I experience Substack as community, but not the whole platform. Like many IRL communities, the one I perceive myself to be a part of on Substack is a carefully curated (but not exclusive) group of writers and readers who seem to organically end up gathering repeatedly in the comments for a post we've all read. I do not see Substack writ large as a community; rather, it is like an online city, where lots of people live, but who interacts with who, on a regular basis, such that they actually get to know and care about each other, is a mesh of sometimes interconnected, sometimes isolated, subgroups.

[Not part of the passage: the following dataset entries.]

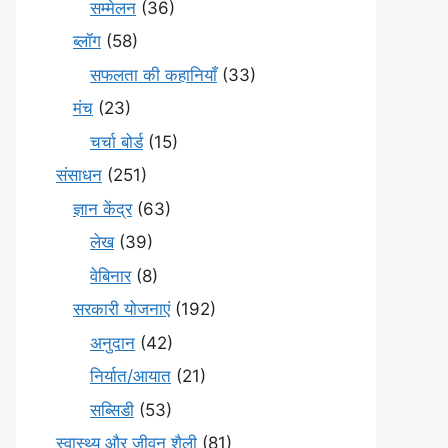
सम्मेलन
(36)
ब्लॉग
(58)
सफलता की कहानियाँ
(33)
मंच
(23)
चर्चा बोर्ड
(15)
संसाधन
(251)
ज्ञान केंद्र
(63)
लेख
(39)
वेबिनार
(8)
सरकारी योजनाएं
(192)
अनुदान
(42)
निर्यात/आयात
(21)
सब्सिडी
(53)
स्वास्थ्य और जीवन शैली
(81)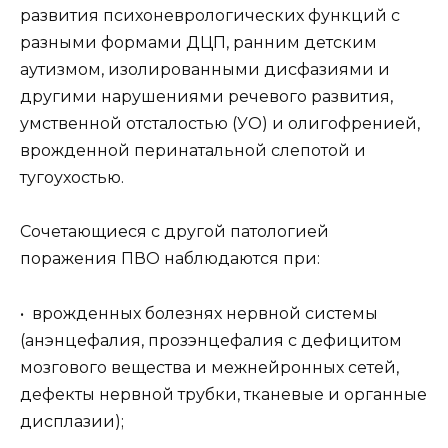
развития психоневрологических функций с
разными формами ДЦП, ранним детским
аутизмом, изолированными дисфазиями и
другими нарушениями речевого развития,
умственной отсталостью (УО) и олигофренией,
врожденной перинатальной слепотой и
тугоухостью.
Сочетающиеся с другой патологией
поражения ПВО наблюдаются при:
• врожденных болезнях нервной системы
(анэнцефалия, прозэнцефалия с дефицитом
мозгового вещества и межнейронных сетей,
дефекты нервной трубки, тканевые и органные
дисплазии);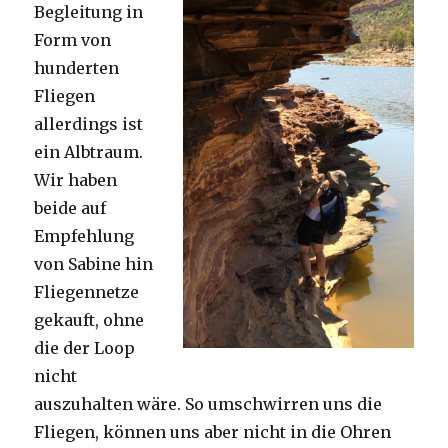
Begleitung in
Form von
hunderten
Fliegen
allerdings ist
ein Albtraum.
Wir haben
beide auf
Empfehlung
von Sabine hin
Fliegennetze
gekauft, ohne
die der Loop
nicht
auszuhalten wäre. So umschwirren uns die
Fliegen, können uns aber nicht in die Ohren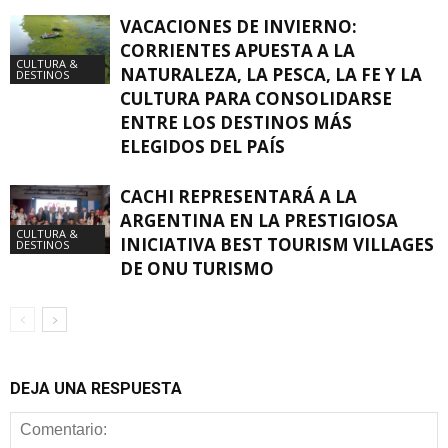
VACACIONES DE INVIERNO:
CORRIENTES APUESTA A LA
CULTURA &
NATURALEZA, LA PESCA, LA FE Y LA
DESTINOS
CULTURA PARA CONSOLIDARSE
ENTRE LOS DESTINOS MÁS
ELEGIDOS DEL PAÍS
CACHI REPRESENTARÁ A LA
ARGENTINA EN LA PRESTIGIOSA
CULTURA &
INICIATIVA BEST TOURISM VILLAGES
DESTINOS
DE ONU TURISMO
DEJA UNA RESPUESTA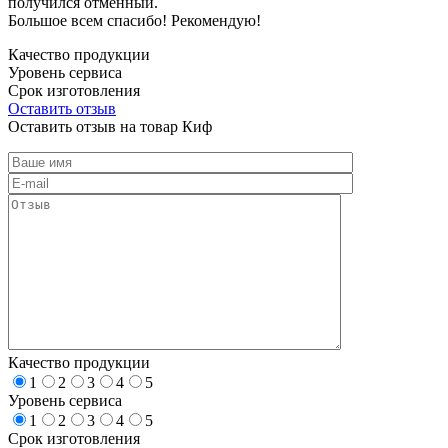
получился отменный.
Большое всем спасибо! Рекомендую!
Качество продукции
Уровень сервиса
Срок изготовления
Оставить отзыв
Оставить отзыв на товар Киф
Качество продукции
1
2
3
4
5
Уровень сервиса
1
2
3
4
5
Срок изготовления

As a multiply disabled person, this kind of online community is critical to my well-being. I have great difficulty leaving home and navigating the larger physical world, so if it weren't for online community, I'd have none at all. When I say this, many non-disabled people have a hard time wrapping their heads around it, because they can't quite imagine living with kind of limitation on mobility and social access, and there is definitely a cultural bias that tells us IRL face-to-face is necessary to be happy. It is not. All of the problems, or barriers to access in online community are, to be sure, a problem, just as they are in IRL communities, and there are issues that don't exist in IRL, such as the one you mentioned, in which there is a certain level of knowledge, and perhaps intimacy, that is lost due to not observing others in their day-to-day life. I don't believe, however, that those limitations preclude online communities from truly being community. Besides being disabled, I am also Autistic, and because of that, I (and many other Autistics) are actually able to communicate more easily in writing, rather than face-to-face, not to mention, the relative ease of finding other Autistics to connect with. So I am glad that you are asking the questions you are, because I think we really do need to address the pain points about how community works online, and your description of the *welts is very intriguing. Thank you for this!